The sworn answer wholly fails to explain the language just quoted so as to show that it was susceptible of any meaning consistent with an honest, fair and impartial discharge of duty by the court and grand jury in respect to the proceedings then pending. The statements to the effect that every known method of coercion had been used to secure indictments, and the other statement that two members of the grand jury are holding out and refusing to indict, when coupled with the statement in regard to the “pointer” afforded by the- action of the judge in attempting to confine the grand jury until indictments were agreed upon makes the meaning perfectly clear and plain, to any reasonable mind. The language under consideration does not require the use of any innunendoes to -make its application or meaning clear.

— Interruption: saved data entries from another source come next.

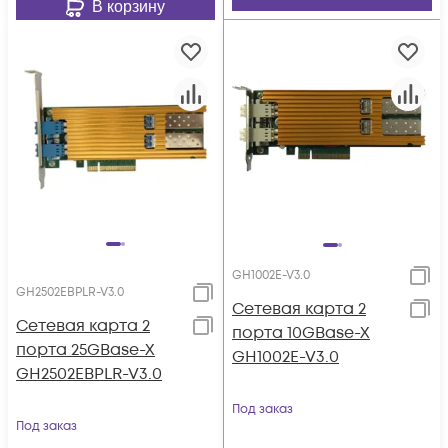
В корзину
GH1002E-V3.0
GH2502EBPLR-V3.0
Сетевая карта 2
Сетевая карта 2
порта 10GBase-X
порта 25GBase-X
GH1002E-V3.0
GH2502EBPLR-V3.0
Под заказ
Под заказ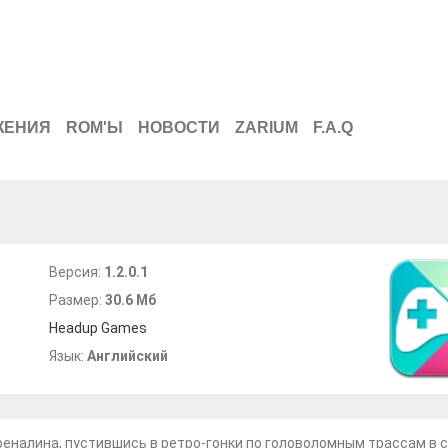
ЖЕНИЯ
ROM'Ы
НОВОСТИ
ZARIUM
F.A.Q
Версия:
1.2.0.1
Размер:
30.6 Мб
Headup Games
Язык:
Английский
еналина, пустившись в ретро-гонки по головоломным трассам в 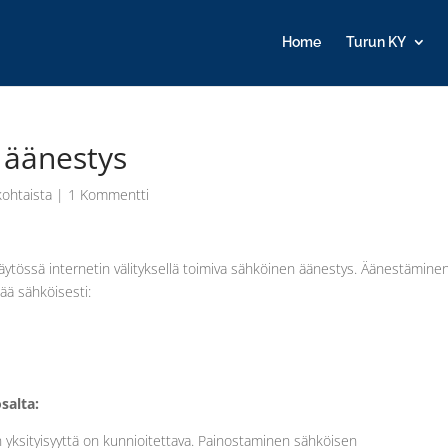
Home
Turun KY
 äänestys
kohtaista
|
1 Kommentti
käytössä internetin välityksellä toimiva sähköinen äänestys. Äänestämine
tää sähköisesti:
salta:
yksityisyyttä on kunnioitettava. Painostaminen sähköisen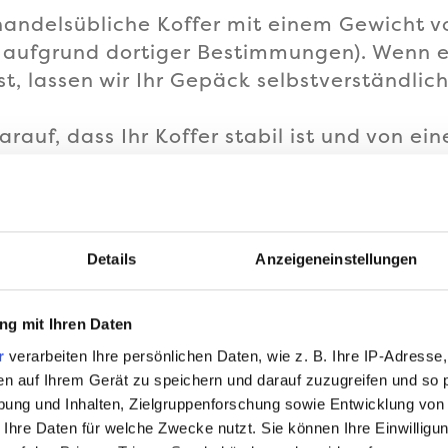
andelsübliche Koffer mit einem Gewicht vo
 aufgrund dortiger Bestimmungen). Wenn e
, lassen wir Ihr Gepäck selbstverständlich
arauf, dass Ihr Koffer stabil ist und von ein
werden kann. Schrankkoffer befördern wir a
individuelle Konditionen.
ie unbedingt etwaige Gewichtsbeschränku
Details
Anzeigeneinstellungen
ranstalter, sowie der Fluggesellschaften!
g mit Ihren Daten
r
verarbeiten Ihre persönlichen Daten, wie z. B. Ihre IP-Adresse,
en auf Ihrem Gerät zu speichern und darauf zuzugreifen und so 
ung und Inhalten, Zielgruppenforschung sowie Entwicklung von
 Ihre Daten für welche Zwecke nutzt. Sie können Ihre Einwilligun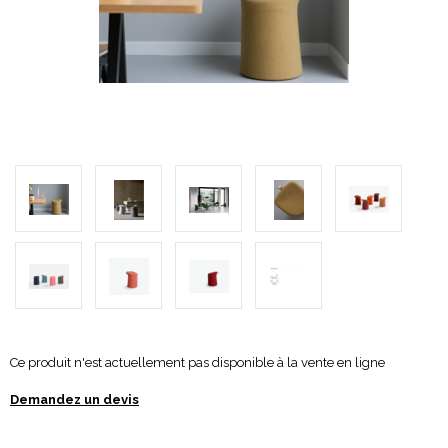
Ce produit n'est actuellement pas disponible à la vente en ligne
Demandez un devis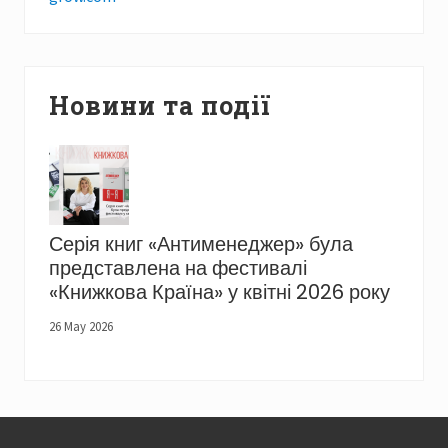
Новини та події
Серія книг «Антименеджер» була
представлена на фестивалі
«Книжкова Країна» у квітні 2026 року
26 May 2026
Footer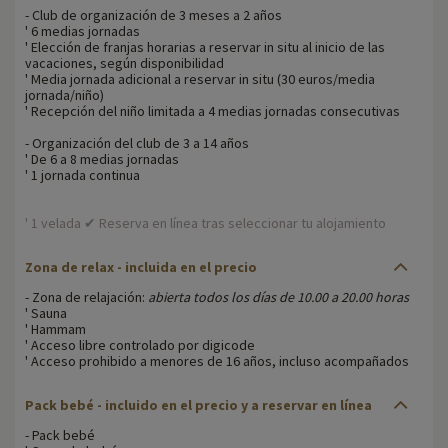
- Club de organización de 3 meses a 2 años
' 6 medias jornadas
' Elección de franjas horarias a reservar in situ al inicio de las
vacaciones, según disponibilidad
' Media jornada adicional a reservar in situ (30 euros/media
jornada/niño)
' Recepción del niño limitada a 4 medias jornadas consecutivas
- Organización del club de 3 a 14 años
' De 6 a 8 medias jornadas
' 1 jornada continua
' 1 velada ✔ Reserva en línea tras seleccionar tu alojamiento
Zona de relax - incluida en el precio
- Zona de relajación:
abierta todos los días de 10.00 a 20.00 horas
' Sauna
' Hammam
' Acceso libre controlado por digicode
' Acceso prohibido a menores de 16 años, incluso acompañados
Pack bebé - incluido en el precio y a reservar en línea
- Pack bebé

It clearly means that there was an effort being made to coerce the grand jury and' its members into returning indictments against which two of the members were holding out and that the conduct of Judge Collins in attempting to confine the jury until it agreed on indictments was a “good pointer” to indicate his connection with this effort and that he had been willing to use his official power to assist in accomplishing the end sought.' Such language is an attack on the official conduct of the court, and its publication constitutes a contempt of court.
It may be proper to say that this court in the consideration of the case has wholly disregarded what is designated as the finding of facts filed with the clerk of the trial court. The judgment is treated as resting solely upon the facts disclosed by the information and the sworn answer of appellant thereto.
The record shows no reversible error. Judgment affirmed.
Note. — Reported in 114 N. E. 866. Contempt: (a) by publication or statement reflecting upon a judge in the performance of ministerial duties, 15 Ann. Cas. 658; (b) disclaimer of intent as defense, to a charge of contempt by newspaper publication, 13 Ann. Cas. 503, 9 Cyc 21, 25, 13 C. J. 34; (c) indirect contempt, language constituting, 9 Cyc 21, 13 C. J. 34; (d) power of court to punish, 9 Cyc 26, 13 C. J. 46.